Job:
Could you return each line of the entries below word for word, with nothing changed?
Start of Given information
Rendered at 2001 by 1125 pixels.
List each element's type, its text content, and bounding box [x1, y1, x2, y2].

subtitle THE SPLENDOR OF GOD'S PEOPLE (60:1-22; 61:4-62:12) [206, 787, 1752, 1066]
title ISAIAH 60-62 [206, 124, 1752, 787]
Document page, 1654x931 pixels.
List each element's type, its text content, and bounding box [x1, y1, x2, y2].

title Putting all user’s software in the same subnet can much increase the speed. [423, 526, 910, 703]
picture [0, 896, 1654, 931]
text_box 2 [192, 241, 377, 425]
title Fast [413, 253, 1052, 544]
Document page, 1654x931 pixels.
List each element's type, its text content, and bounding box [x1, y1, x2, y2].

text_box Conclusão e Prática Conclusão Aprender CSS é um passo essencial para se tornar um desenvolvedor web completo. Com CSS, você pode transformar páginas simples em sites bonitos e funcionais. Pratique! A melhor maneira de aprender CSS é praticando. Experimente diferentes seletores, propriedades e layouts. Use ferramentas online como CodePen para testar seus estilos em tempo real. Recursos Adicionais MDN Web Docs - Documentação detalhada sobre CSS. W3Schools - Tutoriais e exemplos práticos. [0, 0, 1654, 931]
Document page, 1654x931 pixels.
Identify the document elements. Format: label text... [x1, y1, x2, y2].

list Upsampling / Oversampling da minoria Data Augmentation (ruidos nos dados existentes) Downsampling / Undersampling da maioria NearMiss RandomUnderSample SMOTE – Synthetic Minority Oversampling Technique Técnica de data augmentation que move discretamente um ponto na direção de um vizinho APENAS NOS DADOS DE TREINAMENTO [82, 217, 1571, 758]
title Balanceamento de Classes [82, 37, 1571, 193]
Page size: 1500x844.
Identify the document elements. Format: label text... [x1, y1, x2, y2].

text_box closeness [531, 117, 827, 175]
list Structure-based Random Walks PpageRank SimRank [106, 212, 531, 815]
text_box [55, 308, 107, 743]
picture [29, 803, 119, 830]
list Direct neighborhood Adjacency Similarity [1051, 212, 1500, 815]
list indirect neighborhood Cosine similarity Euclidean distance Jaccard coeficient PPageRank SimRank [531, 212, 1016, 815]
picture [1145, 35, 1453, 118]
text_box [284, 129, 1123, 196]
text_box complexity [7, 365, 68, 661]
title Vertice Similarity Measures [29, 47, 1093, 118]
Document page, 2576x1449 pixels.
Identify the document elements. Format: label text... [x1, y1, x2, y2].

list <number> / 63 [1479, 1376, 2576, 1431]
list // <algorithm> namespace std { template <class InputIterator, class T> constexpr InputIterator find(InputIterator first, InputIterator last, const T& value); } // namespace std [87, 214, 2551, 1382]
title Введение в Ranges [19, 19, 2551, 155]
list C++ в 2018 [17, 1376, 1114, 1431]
End of Given information
Response to this exercise:
Rendered at 2001 by 1125 pixels.
List each element's type, its text content, and bounding box [x1, y1, x2, y2].

subtitle THE SPLENDOR OF GOD'S PEOPLE (60:1-22; 61:4-62:12) [206, 787, 1752, 1066]
title ISAIAH 60-62 [206, 124, 1752, 787]
Document page, 1654x931 pixels.
List each element's type, its text content, and bounding box [x1, y1, x2, y2].

title Putting all user’s software in the same subnet can much increase the speed. [423, 526, 910, 703]
picture [0, 896, 1654, 931]
text_box 2 [192, 241, 377, 425]
title Fast [413, 253, 1052, 544]
Document page, 1654x931 pixels.
List each element's type, its text content, and bounding box [x1, y1, x2, y2].

text_box Conclusão e Prática Conclusão Aprender CSS é um passo essencial para se tornar um desenvolvedor web completo. Com CSS, você pode transformar páginas simples em sites bonitos e funcionais. Pratique! A melhor maneira de aprender CSS é praticando. Experimente diferentes seletores, propriedades e layouts. Use ferramentas online como CodePen para testar seus estilos em tempo real. Recursos Adicionais MDN Web Docs - Documentação detalhada sobre CSS. W3Schools - Tutoriais e exemplos práticos. [0, 0, 1654, 931]
Document page, 1654x931 pixels.
Identify the document elements. Format: label text... [x1, y1, x2, y2].

list Upsampling / Oversampling da minoria Data Augmentation (ruidos nos dados existentes) Downsampling / Undersampling da maioria NearMiss RandomUnderSample SMOTE – Synthetic Minority Oversampling Technique Técnica de data augmentation que move discretamente um ponto na direção de um vizinho APENAS NOS DADOS DE TREINAMENTO [82, 217, 1571, 758]
title Balanceamento de Classes [82, 37, 1571, 193]
Page size: 1500x844.
Identify the document elements. Format: label text... [x1, y1, x2, y2].

text_box closeness [531, 117, 827, 175]
list Structure-based Random Walks PpageRank SimRank [106, 212, 531, 815]
text_box [55, 308, 107, 743]
picture [29, 803, 119, 830]
list Direct neighborhood Adjacency Similarity [1051, 212, 1500, 815]
list indirect neighborhood Cosine similarity Euclidean distance Jaccard coeficient PPageRank SimRank [531, 212, 1016, 815]
picture [1145, 35, 1453, 118]
text_box [284, 129, 1123, 196]
text_box complexity [7, 365, 68, 661]
title Vertice Similarity Measures [29, 47, 1093, 118]
Document page, 2576x1449 pixels.
Identify the document elements. Format: label text... [x1, y1, x2, y2].

list <number> / 63 [1479, 1376, 2576, 1431]
list // <algorithm> namespace std { template <class InputIterator, class T> constexpr InputIterator find(InputIterator first, InputIterator last, const T& value); } // namespace std [87, 214, 2551, 1382]
title Введение в Ranges [19, 19, 2551, 155]
list C++ в 2018 [17, 1376, 1114, 1431]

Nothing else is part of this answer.